◆ **Material supplied**
==========
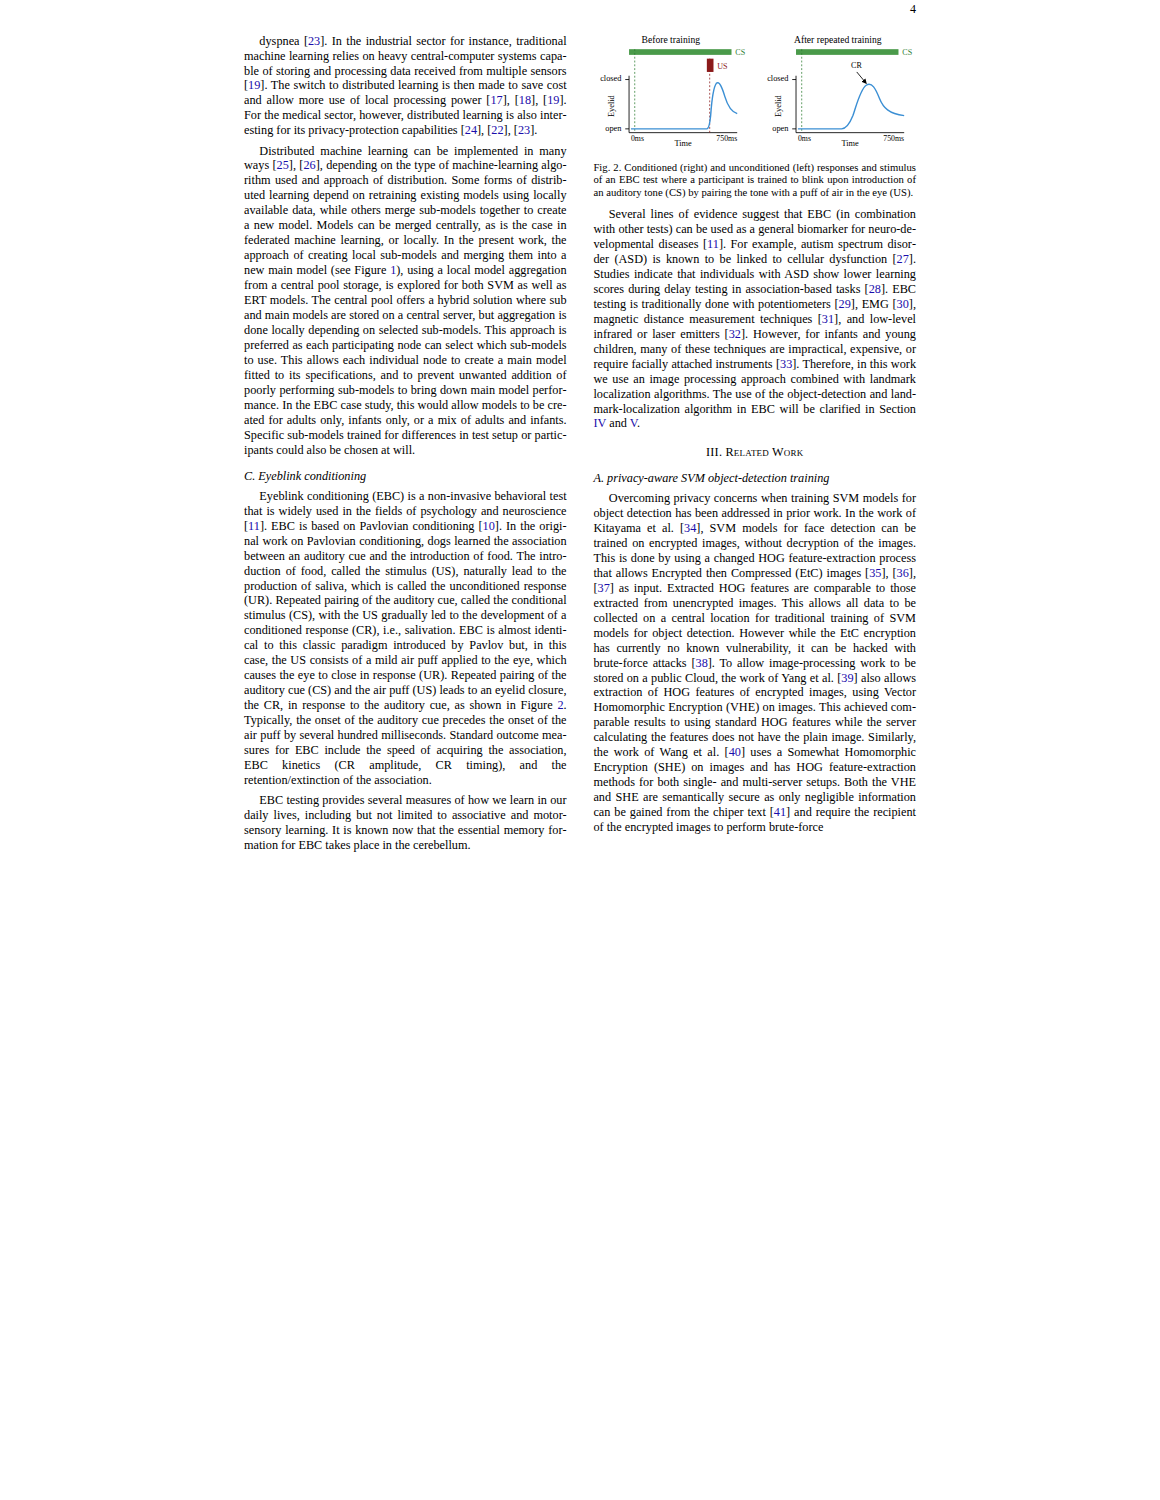4
dyspnea [23]. In the industrial sector for instance, traditional machine learning relies on heavy central-computer systems capable of storing and processing data received from multiple sensors [19]. The switch to distributed learning is then made to save cost and allow more use of local processing power [17], [18], [19]. For the medical sector, however, distributed learning is also interesting for its privacy-protection capabilities [24], [22], [23].
Distributed machine learning can be implemented in many ways [25], [26], depending on the type of machine-learning algorithm used and approach of distribution. Some forms of distributed learning depend on retraining existing models using locally available data, while others merge sub-models together to create a new model. Models can be merged centrally, as is the case in federated machine learning, or locally. In the present work, the approach of creating local sub-models and merging them into a new main model (see Figure 1), using a local model aggregation from a central pool storage, is explored for both SVM as well as ERT models. The central pool offers a hybrid solution where sub and main models are stored on a central server, but aggregation is done locally depending on selected sub-models. This approach is preferred as each participating node can select which sub-models to use. This allows each individual node to create a main model fitted to its specifications, and to prevent unwanted addition of poorly performing sub-models to bring down main model performance. In the EBC case study, this would allow models to be created for adults only, infants only, or a mix of adults and infants. Specific sub-models trained for differences in test setup or participants could also be chosen at will.
C. Eyeblink conditioning
Eyeblink conditioning (EBC) is a non-invasive behavioral test that is widely used in the fields of psychology and neuroscience [11]. EBC is based on Pavlovian conditioning [10]. In the original work on Pavlovian conditioning, dogs learned the association between an auditory cue and the introduction of food. The introduction of food, called the stimulus (US), naturally lead to the production of saliva, which is called the unconditioned response (UR). Repeated pairing of the auditory cue, called the conditional stimulus (CS), with the US gradually led to the development of a conditioned response (CR), i.e., salivation. EBC is almost identical to this classic paradigm introduced by Pavlov but, in this case, the US consists of a mild air puff applied to the eye, which causes the eye to close in response (UR). Repeated pairing of the auditory cue (CS) and the air puff (US) leads to an eyelid closure, the CR, in response to the auditory cue, as shown in Figure 2. Typically, the onset of the auditory cue precedes the onset of the air puff by several hundred milliseconds. Standard outcome measures for EBC include the speed of acquiring the association, EBC kinetics (CR amplitude, CR timing), and the retention/extinction of the association.
EBC testing provides several measures of how we learn in our daily lives, including but not limited to associative and motor-sensory learning. It is known now that the essential memory formation for EBC takes place in the cerebellum.
Before training CS US closed open Eyelid 0ms 750ms Time After repeated training CS closed open Eyelid 0ms 750ms Time CR
Fig. 2. Conditioned (right) and unconditioned (left) responses and stimulus of an EBC test where a participant is trained to blink upon introduction of an auditory tone (CS) by pairing the tone with a puff of air in the eye (US).
Several lines of evidence suggest that EBC (in combination with other tests) can be used as a general biomarker for neuro-developmental diseases [11]. For example, autism spectrum disorder (ASD) is known to be linked to cellular dysfunction [27]. Studies indicate that individuals with ASD show lower learning scores during delay testing in association-based tasks [28]. EBC testing is traditionally done with potentiometers [29], EMG [30], magnetic distance measurement techniques [31], and low-level infrared or laser emitters [32]. However, for infants and young children, many of these techniques are impractical, expensive, or require facially attached instruments [33]. Therefore, in this work we use an image processing approach combined with landmark localization algorithms. The use of the object-detection and landmark-localization algorithm in EBC will be clarified in Section IV and V.
III. Related Work
A. privacy-aware SVM object-detection training
Overcoming privacy concerns when training SVM models for object detection has been addressed in prior work. In the work of Kitayama et al. [34], SVM models for face detection can be trained on encrypted images, without decryption of the images. This is done by using a changed HOG feature-extraction process that allows Encrypted then Compressed (EtC) images [35], [36], [37] as input. Extracted HOG features are comparable to those extracted from unencrypted images. This allows all data to be collected on a central location for traditional training of SVM models for object detection. However while the EtC encryption has currently no known vulnerability, it can be hacked with brute-force attacks [38]. To allow image-processing work to be stored on a public Cloud, the work of Yang et al. [39] also allows extraction of HOG features of encrypted images, using Vector Homomorphic Encryption (VHE) on images. This achieved comparable results to using standard HOG features while the server calculating the features does not have the plain image. Similarly, the work of Wang et al. [40] uses a Somewhat Homomorphic Encryption (SHE) on images and has HOG feature-extraction methods for both single- and multi-server setups. Both the VHE and SHE are semantically secure as only negligible information can be gained from the chiper text [41] and require the recipient of the encrypted images to perform brute-force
==========
Omit the pictures and set down the records exactly.

◆ **Completed exercise**
4
dyspnea [23]. In the industrial sector for instance, traditional machine learning relies on heavy central-computer systems capable of storing and processing data received from multiple sensors [19]. The switch to distributed learning is then made to save cost and allow more use of local processing power [17], [18], [19]. For the medical sector, however, distributed learning is also interesting for its privacy-protection capabilities [24], [22], [23].
Distributed machine learning can be implemented in many ways [25], [26], depending on the type of machine-learning algorithm used and approach of distribution. Some forms of distributed learning depend on retraining existing models using locally available data, while others merge sub-models together to create a new model. Models can be merged centrally, as is the case in federated machine learning, or locally. In the present work, the approach of creating local sub-models and merging them into a new main model (see Figure 1), using a local model aggregation from a central pool storage, is explored for both SVM as well as ERT models. The central pool offers a hybrid solution where sub and main models are stored on a central server, but aggregation is done locally depending on selected sub-models. This approach is preferred as each participating node can select which sub-models to use. This allows each individual node to create a main model fitted to its specifications, and to prevent unwanted addition of poorly performing sub-models to bring down main model performance. In the EBC case study, this would allow models to be created for adults only, infants only, or a mix of adults and infants. Specific sub-models trained for differences in test setup or participants could also be chosen at will.
C. Eyeblink conditioning
Eyeblink conditioning (EBC) is a non-invasive behavioral test that is widely used in the fields of psychology and neuroscience [11]. EBC is based on Pavlovian conditioning [10]. In the original work on Pavlovian conditioning, dogs learned the association between an auditory cue and the introduction of food. The introduction of food, called the stimulus (US), naturally lead to the production of saliva, which is called the unconditioned response (UR). Repeated pairing of the auditory cue, called the conditional stimulus (CS), with the US gradually led to the development of a conditioned response (CR), i.e., salivation. EBC is almost identical to this classic paradigm introduced by Pavlov but, in this case, the US consists of a mild air puff applied to the eye, which causes the eye to close in response (UR). Repeated pairing of the auditory cue (CS) and the air puff (US) leads to an eyelid closure, the CR, in response to the auditory cue, as shown in Figure 2. Typically, the onset of the auditory cue precedes the onset of the air puff by several hundred milliseconds. Standard outcome measures for EBC include the speed of acquiring the association, EBC kinetics (CR amplitude, CR timing), and the retention/extinction of the association.
EBC testing provides several measures of how we learn in our daily lives, including but not limited to associative and motor-sensory learning. It is known now that the essential memory formation for EBC takes place in the cerebellum.
Before training CS US closed open Eyelid 0ms 750ms Time After repeated training CS closed open Eyelid 0ms 750ms Time CR
Fig. 2. Conditioned (right) and unconditioned (left) responses and stimulus of an EBC test where a participant is trained to blink upon introduction of an auditory tone (CS) by pairing the tone with a puff of air in the eye (US).
Several lines of evidence suggest that EBC (in combination with other tests) can be used as a general biomarker for neuro-developmental diseases [11]. For example, autism spectrum disorder (ASD) is known to be linked to cellular dysfunction [27]. Studies indicate that individuals with ASD show lower learning scores during delay testing in association-based tasks [28]. EBC testing is traditionally done with potentiometers [29], EMG [30], magnetic distance measurement techniques [31], and low-level infrared or laser emitters [32]. However, for infants and young children, many of these techniques are impractical, expensive, or require facially attached instruments [33]. Therefore, in this work we use an image processing approach combined with landmark localization algorithms. The use of the object-detection and landmark-localization algorithm in EBC will be clarified in Section IV and V.
III. Related Work
A. privacy-aware SVM object-detection training
Overcoming privacy concerns when training SVM models for object detection has been addressed in prior work. In the work of Kitayama et al. [34], SVM models for face detection can be trained on encrypted images, without decryption of the images. This is done by using a changed HOG feature-extraction process that allows Encrypted then Compressed (EtC) images [35], [36], [37] as input. Extracted HOG features are comparable to those extracted from unencrypted images. This allows all data to be collected on a central location for traditional training of SVM models for object detection. However while the EtC encryption has currently no known vulnerability, it can be hacked with brute-force attacks [38]. To allow image-processing work to be stored on a public Cloud, the work of Yang et al. [39] also allows extraction of HOG features of encrypted images, using Vector Homomorphic Encryption (VHE) on images. This achieved comparable results to using standard HOG features while the server calculating the features does not have the plain image. Similarly, the work of Wang et al. [40] uses a Somewhat Homomorphic Encryption (SHE) on images and has HOG feature-extraction methods for both single- and multi-server setups. Both the VHE and SHE are semantically secure as only negligible information can be gained from the chiper text [41] and require the recipient of the encrypted images to perform brute-force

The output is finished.